SELECTED EXCERPT
--- START ---
Attractions in Lamphun Thailand
Lamphun District “The City of Arts and Culture”
Lamphun or Hariphunchai – The City of Arts and Culture, about 30 km. south of Chiang Mai to the provincial capital of Lamphun is a quiet ancient town with a long history. From the 8th through the 13th centuries it was the capital of a principality called Haripunchai which was originally rulled by the Mon Princess Chamadevi, subject of many legends.
Lamphun today is a quiet town but boasts several interesting sights and makes for an excellent day trip from Chiang Mai. The town is laid out in an oval and is bordered by tranquil moats and the river Kuang.
Lamphun Attractions :
Hariphunchai National Museum
Located on Inthayongyot Road almost opposite Wat Phra That Hariphunchai is the Hariphunchai National Museum. Displays and exhibits include historical development and archaeological items found in Lamphun. These include prehistorical human skeletons and objects of arts from the Dvaravati, Hariphunchai, Lanna and Rattanakosin periods. A chamber in devoted to a collection of inscription stones in Mon and Lanna scripts. Twenty-three stone inscriptions from the Hariphunchai and Lanna period are displayed within the museum. There are also artifacts from the pre-Hariphunchai period, Hariphunchai period, and Lanna period exhibited at the other hall. The local tools and wooden wares from Lanna to Rattanakosin period are shown as well. Another displays ancient utensils, Lanna indigenous arts and carvings. The museum is open Wednesday-Sunday from 9.00 a.m. to 4.00 p.m. Admission fee is 10 Baht for Thai citizens and 30 Baht for foreign visitors.
Phra Nang Chamthewi Statue
Phra Nang Chamthewi Statue is located in the Nong Dok public park in town commemorating the first ruler of Hariphunchai. According to the Chamthewi chronicles, Hariphunchai was founded by a hermit named Wasuthep around the area between Kuang and Ping River. The hermit invited Princess Chamthewi, the daughter of King Chakaratti of the Kingdom of Lawo, to become the ruler of Hariphunchai. Princess Chamthewi, later Queen Chamthewi, brought along philosophers, monks, and the arts and culture of Lawo to the city. As a result, Hariphunchai became a secure and stable realm with social, religious and arts advances.
Wat Jamdevi, commonly referred to a “Ku Kut”, is located on the Lamphun-San Pa Tong Road and built in 1298 B.E. in the Lawo (Lopburi) style. The Chedi is a square structure similar to Buddhagaya in India. Around the Chedi are levels of arches holding a total of 60 Buddha statues. Ashes of the queen are enshrined within the Chedi.
On the road parallel to the old city wall to the west of town is Wat Mahawan, an old temple built since the times of Queen Chamthewi. Enshrined here is a Nak Prok statue (statue with mythical serphants overhead) which was brought to the temple by the Queen. Commonly known as Phra Rot Lamphun, it serves as the model for the famous votive tablet.
--- END ---
REQUIRED ACTION A
Name every temple in the Lamphun attractions guide whose name begins with "Wat."
REQUIRED ACTION B
Pick up the Lamphun attractions guide where it stops and write the next part.

DATASET
--- START ---
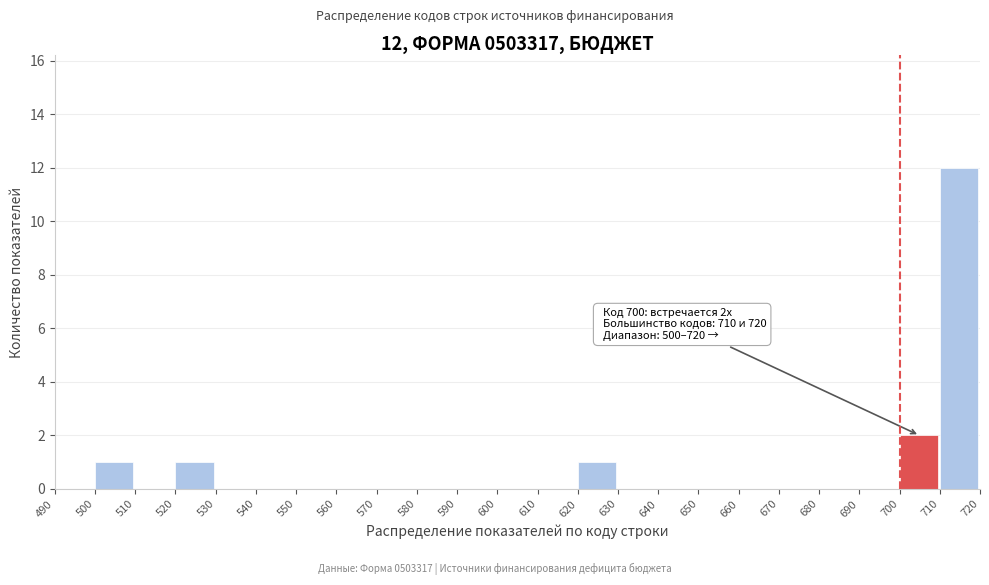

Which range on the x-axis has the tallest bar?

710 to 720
--- END ---
--- START ---
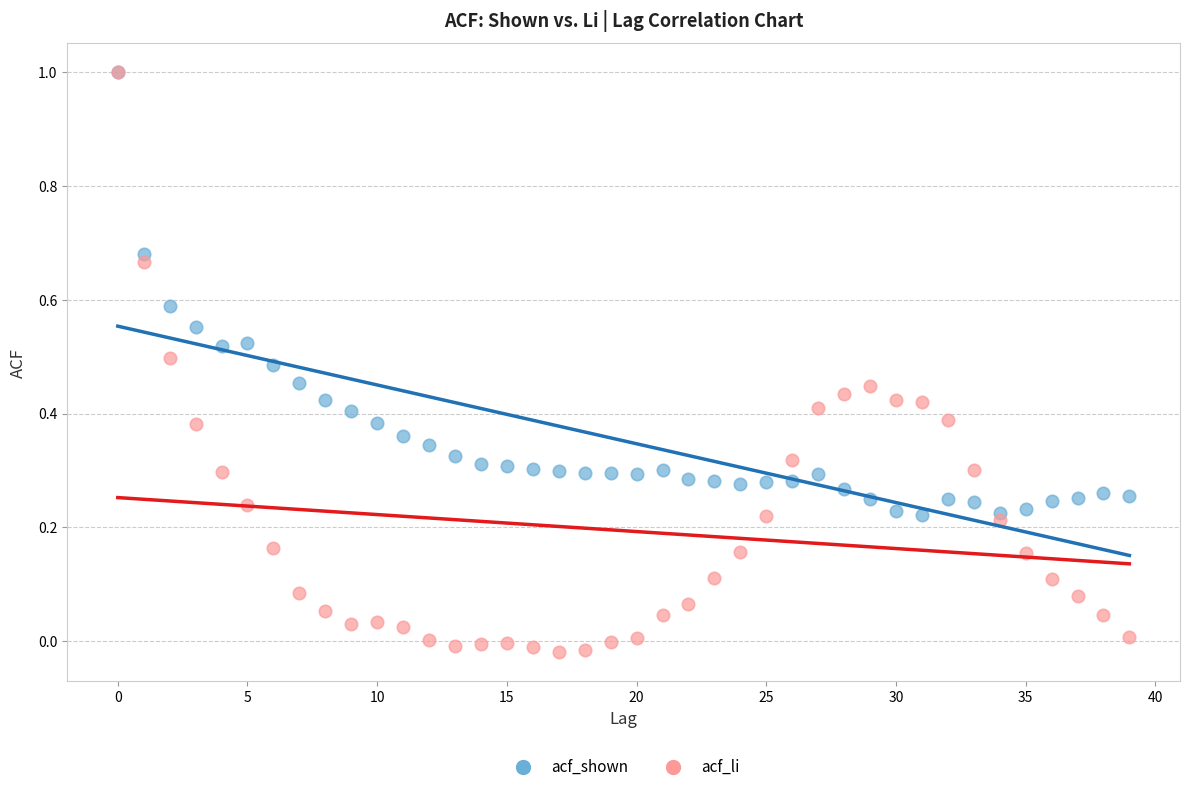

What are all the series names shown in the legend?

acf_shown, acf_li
--- END ---
EXERCISE ANSWER A
Wat Phra That Hariphunchai, Wat Jamdevi, Wat Mahawan

EXERCISE ANSWER B
Wat Phra That Hariphunchai
Sited in mid-town, Wat Phra That Hariphunchai was built during the reign of King Arthitayarat, a descendant of Queen Chamthewi some 800 years ago. A principal landmark is the 46-metre tall golden Chedi whose present appearance was the result of the restoration work in 1443 by a king of Chiang Mai. It has long been regarded as a major place of worship. Other architectural works include the ancient-style brick arch adorned with fine designs and the pair of sculptured lions at the door. There are also a square-shaped Chedi and a Khmer-style Buddha statue.
Ban Nong Chang Khuen is the most famous longan growing area in the country. The orchards are located some 8 kilometres before Lamphun and with a further 7 kilometres after a right turn. On both sides of the road are numerous longan orchards. The fruits are in season during July-August. Longans were introduced to the area during the reign of King Rama V and have since spread into neighbouring provinces. There are several species today which are popular among consumers.
Pa Sang district is a handicraft centre and famous for its handmade cotton materials which are produced mainly in Ban Nong Nguak. Also at this village is an ancient temple noted for its beautiful arches in indigenous Burmese-influenced style. Pasang community is another highlight of Lamphun, twelve kilometers from the city this village is renowned for its cotton weaving and lovely ladies.
Wat Phra Yuen
Another ancient site related to the old history of the town is Wat Phra Yuen. The Ku Chang-Ku Ma Chedi at the temple is surrounded on four directions by standing statues. The Chedi itself is cylinder-shaped and commemorates Queen Chamthewi’s war elephant and her son’s steed.
Doi Khun Tan National Park
The Khun Than mountain range of the Doi Khun Than National Park forms a natural boundary between Lamphun and Lampang provinces. The northern rail line to Chiang Mai runs through the longest rail tunnel in the country, which is 1,352 metres long and takes five minutes to traverse. The moutain has both virgin jungle and pinery. The admission is 100 baht for adults and 50 baht for children.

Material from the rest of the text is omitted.